So, I went to opentech 2008 yesterday. There was quite a lot of exciting stuff going on there, and I got to see quite a few people I know !
Most interesting speaker I hadn't seen before was the somewhat legendary Danny O'Brien talking about the formation of the open rights group and his "Living on the Edge" presentation.
I also got to meet Ben Goldacre, whose work at his Bad Science blog I admire alot.
Lunch with Jon Lim and Tom Morris and some others was great.
The most interesting thing at the conference for me was getting more information about show us a better way, which I became aware of in the last week or two. This is an initiative by the Power of Information Taskforce. They've gotten lots of sources of data from different parts of government, and made them available for people like myself to make mashups with. The most interesting data set to me was the London Gazette - a sample set of which was available as zipped XML, but there is an ongoing project to make the current site include RDFa, which Jeni Tennison and John Sheridan are working on.
Also, John mentioned the Public Sector Information Unlocking Service, which is a service to help people get information in the right formats or with the right licensing where they're entitled to it. It's really good to see government slowly catching up with providing data for re-use.
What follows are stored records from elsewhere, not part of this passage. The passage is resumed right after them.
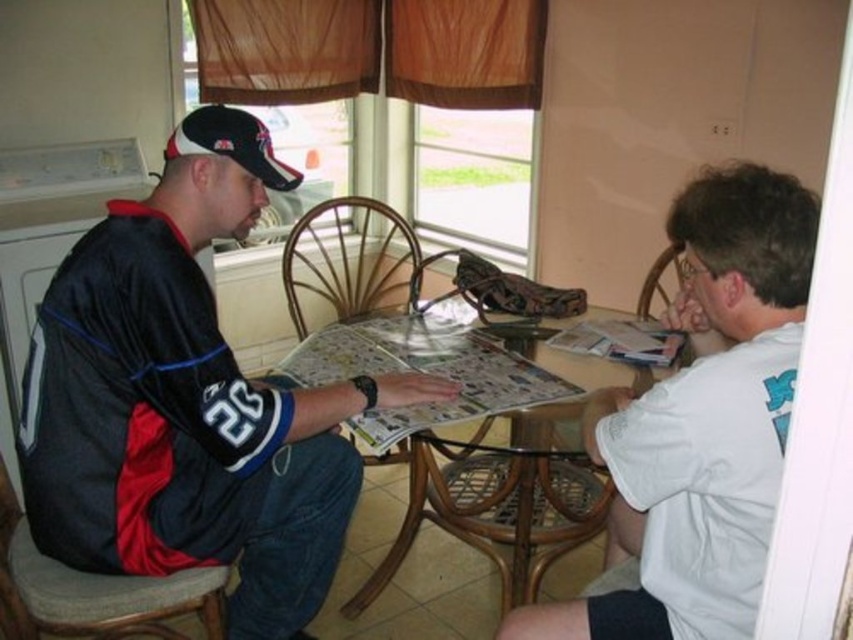
Question: Can you confirm if clear glass table at center is wider than bamboo chair at center?

Choices:
 (A) yes
 (B) no

Answer: (A)

Question: Which of the following is the farthest from the observer?

Choices:
 (A) white matte shirt at upper right
 (B) brown woven chair at lower left

Answer: (B)

Question: Observing the image, what is the correct spatial positioning of black fabric baseball cap at upper left in reference to wicker chair at right?

Choices:
 (A) below
 (B) above

Answer: (B)

Question: Which object is the farthest from the black jersey at center?

Choices:
 (A) black fabric baseball cap at upper left
 (B) bamboo chair at center
 (C) wicker chair at right

Answer: (C)

Question: Does clear glass table at center appear on the left side of black fabric baseball cap at upper left?

Choices:
 (A) no
 (B) yes

Answer: (A)

Question: Which point is farther to the camera?

Choices:
 (A) 381,227
 (B) 706,419
 (C) 271,180

Answer: (A)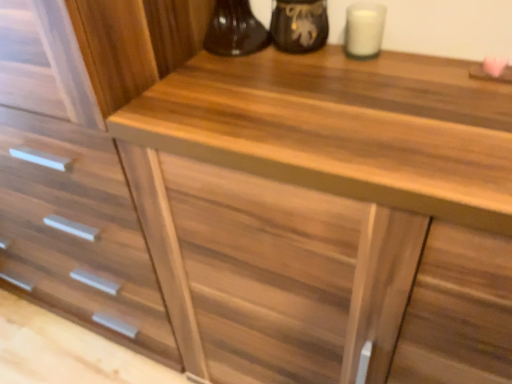
Question: From the image's perspective, is wooden drawer at center beneath matte black vase at upper center?

Choices:
 (A) no
 (B) yes

Answer: (B)

Question: Is wooden drawer at center at the right side of matte black vase at upper center?

Choices:
 (A) yes
 (B) no

Answer: (B)

Question: Does wooden drawer at center lie behind matte black vase at upper center?

Choices:
 (A) no
 (B) yes

Answer: (A)

Question: Could you tell me if wooden drawer at center is turned towards matte black vase at upper center?

Choices:
 (A) no
 (B) yes

Answer: (A)

Question: Is the depth of wooden drawer at center less than that of matte black vase at upper center?

Choices:
 (A) yes
 (B) no

Answer: (A)

Question: Is matte black vase at upper center at the back of wooden drawer at center?

Choices:
 (A) no
 (B) yes

Answer: (A)

Question: Is white matte candle at upper right oriented towards wooden drawer at center?

Choices:
 (A) no
 (B) yes

Answer: (A)

Question: From a real-world perspective, is white matte candle at upper right positioned under wooden drawer at center based on gravity?

Choices:
 (A) no
 (B) yes

Answer: (A)

Question: Considering the relative positions of white matte candle at upper right and wooden drawer at center in the image provided, is white matte candle at upper right behind wooden drawer at center?

Choices:
 (A) yes
 (B) no

Answer: (A)

Question: Is white matte candle at upper right thinner than wooden drawer at center?

Choices:
 (A) yes
 (B) no

Answer: (A)

Question: Is white matte candle at upper right facing away from wooden drawer at center?

Choices:
 (A) yes
 (B) no

Answer: (B)

Question: Is wooden drawer at center located within white matte candle at upper right?

Choices:
 (A) no
 (B) yes

Answer: (A)

Question: Is the position of white matte candle at upper right more distant than that of matte black vase at upper center?

Choices:
 (A) no
 (B) yes

Answer: (A)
Interestingly, they also have a prize fund available to help build ideas (of which there already a large number !).
In the evening, I had the pleasure of eating at Strada with a bunch of people including Rain, Ian Forrester, Emma Persky, Tom Morris, Jeni Tennison, coldclimate, David McBride, Glyn Wintle, Sheila Thomson and some others, which was a perfect end to the day (and the less mentioned about having to sleep for three hours in my car at Fleet services on the way home, the better.)